Bernard Cornwell – 1803 09 Sharpe’s Triumph

The General had left Sharpe alone by the gun, all but for the dead and dying men and the trooper who was trying to staunch Diomed’s wound with a rag. Sharpe laughed suddenly, startling the trooper.

“He didn’t even say thank you,” Sharpe said aloud.

“What, sahib?” the trooper asked.

“You don’t call me sahib,” Sharpe said.

“I’m just another bloody soldier like you. Good for bloody nothing except fighting other people’s battles.

And ten to one the buggers won’t thank you.” He was thirsty so he opened one of the General’s canteens and drank from it greedily.

“Is that horse going to live?”

The Indian did not seem to understand everything Sharpe said, but the question must have made some sense for he pointed at Diomed’s mouth.

The stallion’s lips were drawn back to reveal yellow teeth through which a pale pink froth seeped. The Indian shook his head sadly.

“I bled that horse,” Sharpe said, ‘and the General said he was greatly obliged to me. Those were his very words, “greatly obliged”. Gave me a bloody coin, he did. But you save his life and he doesn’t even say thank you! I should have bled him, not his bloody horse. I should have bled him to bloody death.” He drank more of the water and wished it were arrack or rum.

“You know what the funny thing is?” he asked the Indian.

“I didn’t even do it because he was the General. I did it because I like him. Not personally, but I do like him. In a strange sort of way. I wouldn’t have done it for you. I’d have done it for Tom Garrard, but he’s a friend, see? And I’d have done it for Colonel McCandless, because he’s a proper gentleman, but I wouldn’t have done it for too many others.” Sharpe sounded drunk, even to himself, but in truth he was stone cold sober in a battlefield that had suddenly gone silent beneath the westering sun. It was almost evening, but there was still enough daylight left to finish the battle, though whether Sharpe would have anything to do with the finishing seemed debatable, for he had lost his job as the General’s orderly, had lost his horse, had lost his musket and was stranded with nothing but a dented sabre.

“That ain’t really true,” he confessed to the uncomprehending Indian, ‘what I said about liking him. I want him to like me, and that’s different, ain’t it? I thought the miserable bugger might make me an officer! Sod that for a hope, eh? No sash for me, lad. It’s back to being a bloody infantryman.”
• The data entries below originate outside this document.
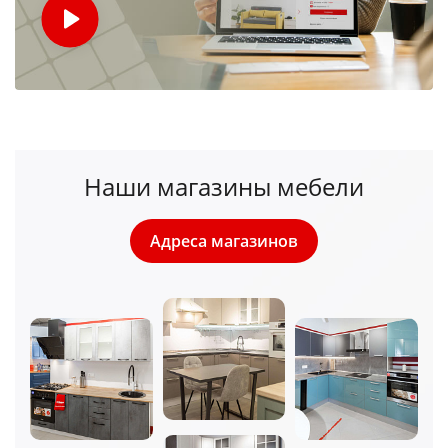
Наши магазины мебели
Адреса магазинов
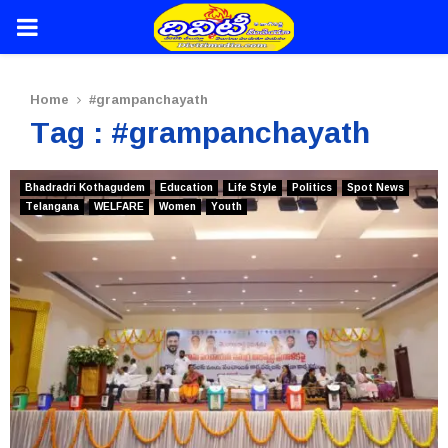
PRIMARY
MENU
Home
#grampanchayath
Tag : #grampanchayath
Bhadradri Kothagudem
Education
Life Style
Politics
Spot News
Telangana
WELFARE
Women
Youth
He used the bloody sabre to cut a strip of cloth from the robes of a dead Arab, and he folded the strip into a pad that he pushed under his jacket to staunch the blood from the tulwar wound on his left shoulder. It was not a serious injury, he decided, for he could feel no broken bones and his left arm was unhindered. He tossed the dented sabre away, found a discarded Mahratta musket, tugged the cartridge box and bayonet off the dead owner’s belt, then went to find someone to kill.

It took half an hour to form the new line from the five battalions that had marched through the Mahratta gunfire and put Pohlmann’s right to flight, but now the five battalions faced north towards Pohlmann’s new position which rested its left flank on Assaye’s mud walls then stretched along the southern bank of the River Juah. The Mahrattas had forty guns remaining, Pohlmann still commanded eight thousand infantry and innumerable cavalry, and the Rajah of Berar’s twenty thousand infantrymen still waited behind the village’s makeshift ramparts.

Wellesley’s infantry numbered fewer than four thousand men, he had only two light guns that were serviceable and scarcely six hundred cavalrymen mounted on horses that were bone weary and parched dry.

“We can hold them!” Pohlmann roared at his men.

“We can hold them and beat them! Hold them and beat them.” He was still on horseback, and still in his gaudy silk coat. He had dreamed of riding his elephant across a field strewn with the enemy’s dead and piled with the enemy’s captured weapons, but instead he was encouraging his men to a last stand beside the river.